#### AIM OF THE EXERCISE
When a line in the material contains the word "pubs", copy it.
TASK INPUTS section start
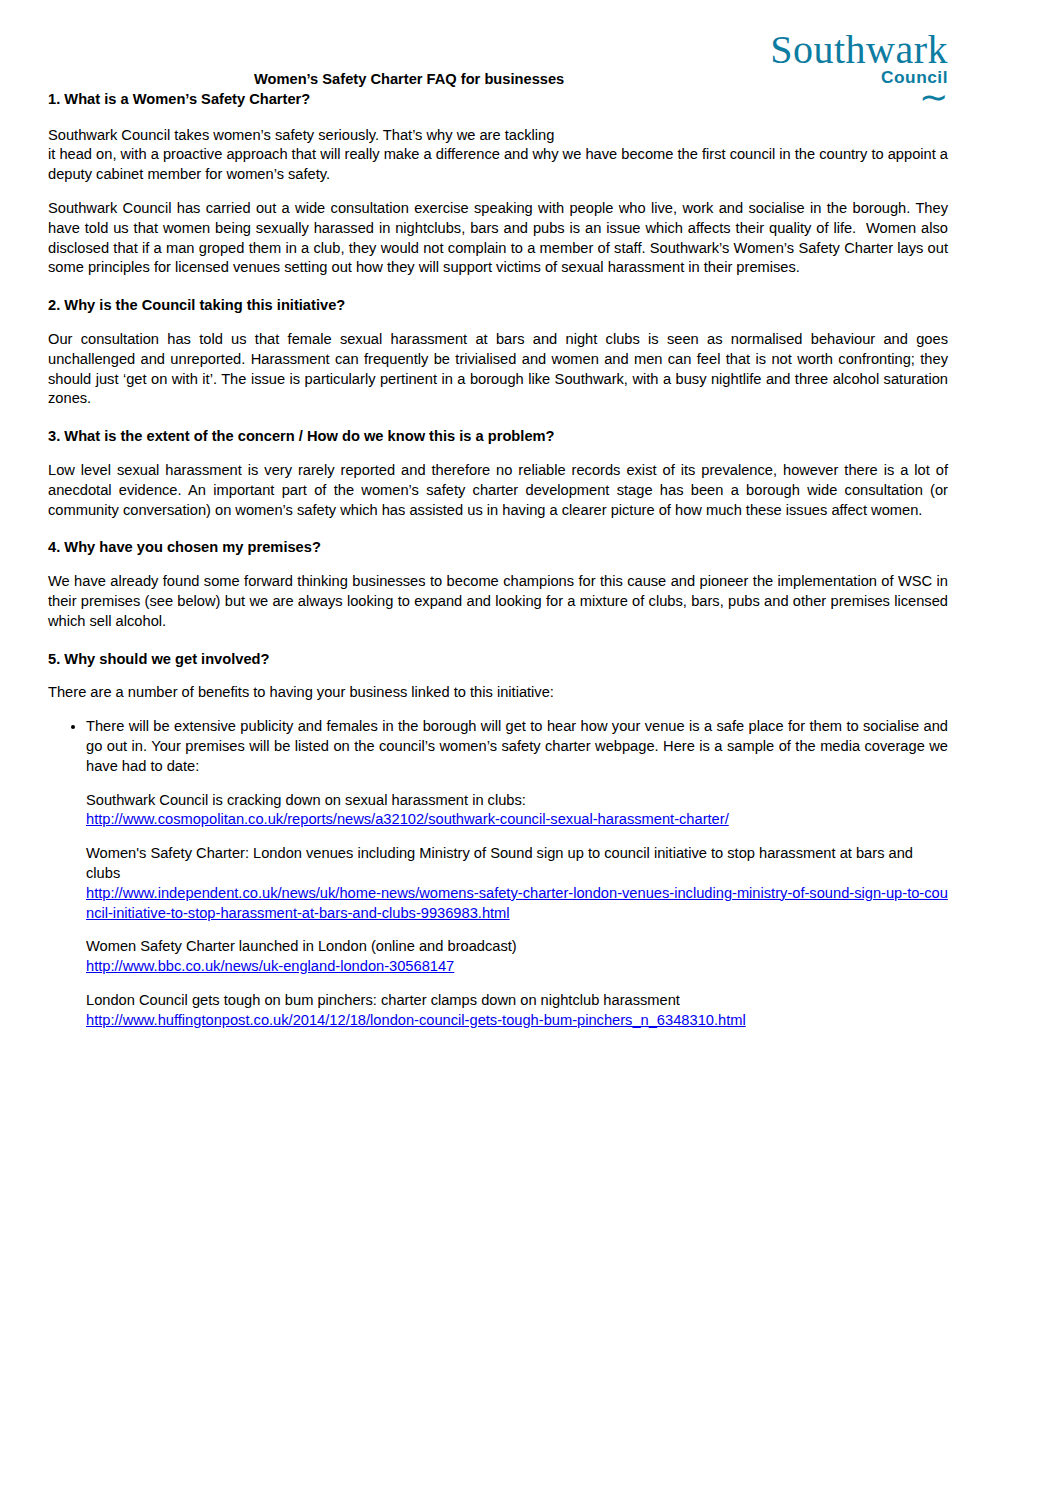Southwark
Council
∼
Women’s Safety Charter FAQ for businesses
1. What is a Women’s Safety Charter?
Southwark Council takes women’s safety seriously. That’s why we are tackling
it head on, with a proactive approach that will really make a difference and why we have become the first council in the country to appoint a deputy cabinet member for women’s safety.
Southwark Council has carried out a wide consultation exercise speaking with people who live, work and socialise in the borough. They have told us that women being sexually harassed in nightclubs, bars and pubs is an issue which affects their quality of life. Women also disclosed that if a man groped them in a club, they would not complain to a member of staff. Southwark’s Women’s Safety Charter lays out some principles for licensed venues setting out how they will support victims of sexual harassment in their premises.
2. Why is the Council taking this initiative?
Our consultation has told us that female sexual harassment at bars and night clubs is seen as normalised behaviour and goes unchallenged and unreported. Harassment can frequently be trivialised and women and men can feel that is not worth confronting; they should just ‘get on with it’. The issue is particularly pertinent in a borough like Southwark, with a busy nightlife and three alcohol saturation zones.
3. What is the extent of the concern / How do we know this is a problem?
Low level sexual harassment is very rarely reported and therefore no reliable records exist of its prevalence, however there is a lot of anecdotal evidence. An important part of the women’s safety charter development stage has been a borough wide consultation (or community conversation) on women’s safety which has assisted us in having a clearer picture of how much these issues affect women.
4. Why have you chosen my premises?
We have already found some forward thinking businesses to become champions for this cause and pioneer the implementation of WSC in their premises (see below) but we are always looking to expand and looking for a mixture of clubs, bars, pubs and other premises licensed which sell alcohol.
5. Why should we get involved?
There are a number of benefits to having your business linked to this initiative:
There will be extensive publicity and females in the borough will get to hear how your venue is a safe place for them to socialise and go out in. Your premises will be listed on the council’s women’s safety charter webpage. Here is a sample of the media coverage we have had to date:
Southwark Council is cracking down on sexual harassment in clubs:
http://www.cosmopolitan.co.uk/reports/news/a32102/southwark-council-sexual-harassment-charter/
Women's Safety Charter: London venues including Ministry of Sound sign up to council initiative to stop harassment at bars and clubs
http://www.independent.co.uk/news/uk/home-news/womens-safety-charter-london-venues-including-ministry-of-sound-sign-up-to-council-initiative-to-stop-harassment-at-bars-and-clubs-9936983.html
Women Safety Charter launched in London (online and broadcast)
http://www.bbc.co.uk/news/uk-england-london-30568147
London Council gets tough on bum pinchers: charter clamps down on nightclub harassment
http://www.huffingtonpost.co.uk/2014/12/18/london-council-gets-tough-bum-pinchers_n_6348310.html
TASK INPUTS section end
#### TASK RESPONSE
Southwark Council has carried out a wide consultation exercise speaking with people who live, work and socialise in the borough. They have told us that women being sexually harassed in nightclubs, bars and pubs is an issue which affects their quality of life. Women also disclosed that if a man groped them in a club, they would not complain to a member of staff. Southwark’s Women’s Safety Charter lays out some principles for licensed venues setting out how they will support victims of sexual harassment in their premises.
We have already found some forward thinking businesses to become champions for this cause and pioneer the implementation of WSC in their premises (see below) but we are always looking to expand and looking for a mixture of clubs, bars, pubs and other premises licensed which sell alcohol.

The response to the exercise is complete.